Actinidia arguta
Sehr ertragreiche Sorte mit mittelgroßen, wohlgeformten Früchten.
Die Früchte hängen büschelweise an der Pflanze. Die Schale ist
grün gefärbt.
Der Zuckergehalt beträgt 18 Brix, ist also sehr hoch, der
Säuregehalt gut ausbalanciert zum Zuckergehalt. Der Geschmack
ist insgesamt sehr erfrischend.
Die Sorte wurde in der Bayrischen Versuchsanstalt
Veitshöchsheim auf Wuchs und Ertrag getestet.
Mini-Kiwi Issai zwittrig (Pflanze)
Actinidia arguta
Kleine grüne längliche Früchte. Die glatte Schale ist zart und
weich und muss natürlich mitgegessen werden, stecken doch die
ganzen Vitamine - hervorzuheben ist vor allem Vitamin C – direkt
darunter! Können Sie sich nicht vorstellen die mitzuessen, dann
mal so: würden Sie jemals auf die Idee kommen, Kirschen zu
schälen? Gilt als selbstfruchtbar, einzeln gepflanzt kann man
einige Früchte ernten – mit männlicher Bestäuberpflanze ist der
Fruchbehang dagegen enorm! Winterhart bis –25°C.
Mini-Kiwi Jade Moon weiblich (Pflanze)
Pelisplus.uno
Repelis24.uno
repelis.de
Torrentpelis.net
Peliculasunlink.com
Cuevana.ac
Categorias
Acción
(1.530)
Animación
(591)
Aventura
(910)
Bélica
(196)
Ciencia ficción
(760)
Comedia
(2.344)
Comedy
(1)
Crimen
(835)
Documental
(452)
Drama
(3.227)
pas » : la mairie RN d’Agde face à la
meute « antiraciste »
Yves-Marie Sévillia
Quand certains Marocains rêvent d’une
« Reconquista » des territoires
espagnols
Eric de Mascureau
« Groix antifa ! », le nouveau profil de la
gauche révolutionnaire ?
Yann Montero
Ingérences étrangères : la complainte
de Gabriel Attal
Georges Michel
+++++
Task objective.
Output each record exactly as it appears in the listing.

Written response.
Actinidia arguta
Sehr ertragreiche Sorte mit mittelgroßen, wohlgeformten Früchten.
Die Früchte hängen büschelweise an der Pflanze. Die Schale ist
grün gefärbt.
Der Zuckergehalt beträgt 18 Brix, ist also sehr hoch, der
Säuregehalt gut ausbalanciert zum Zuckergehalt. Der Geschmack
ist insgesamt sehr erfrischend.
Die Sorte wurde in der Bayrischen Versuchsanstalt
Veitshöchsheim auf Wuchs und Ertrag getestet.
Mini-Kiwi Issai zwittrig (Pflanze)
Actinidia arguta
Kleine grüne längliche Früchte. Die glatte Schale ist zart und
weich und muss natürlich mitgegessen werden, stecken doch die
ganzen Vitamine - hervorzuheben ist vor allem Vitamin C – direkt
darunter! Können Sie sich nicht vorstellen die mitzuessen, dann
mal so: würden Sie jemals auf die Idee kommen, Kirschen zu
schälen? Gilt als selbstfruchtbar, einzeln gepflanzt kann man
einige Früchte ernten – mit männlicher Bestäuberpflanze ist der
Fruchbehang dagegen enorm! Winterhart bis –25°C.
Mini-Kiwi Jade Moon weiblich (Pflanze)
Pelisplus.uno
Repelis24.uno
repelis.de
Torrentpelis.net
Peliculasunlink.com
Cuevana.ac
Categorias
Acción
(1.530)
Animación
(591)
Aventura
(910)
Bélica
(196)
Ciencia ficción
(760)
Comedia
(2.344)
Comedy
(1)
Crimen
(835)
Documental
(452)
Drama
(3.227)
pas » : la mairie RN d’Agde face à la
meute « antiraciste »
Yves-Marie Sévillia
Quand certains Marocains rêvent d’une
« Reconquista » des territoires
espagnols
Eric de Mascureau
« Groix antifa ! », le nouveau profil de la
gauche révolutionnaire ?
Yann Montero
Ingérences étrangères : la complainte
de Gabriel Attal
Georges Michel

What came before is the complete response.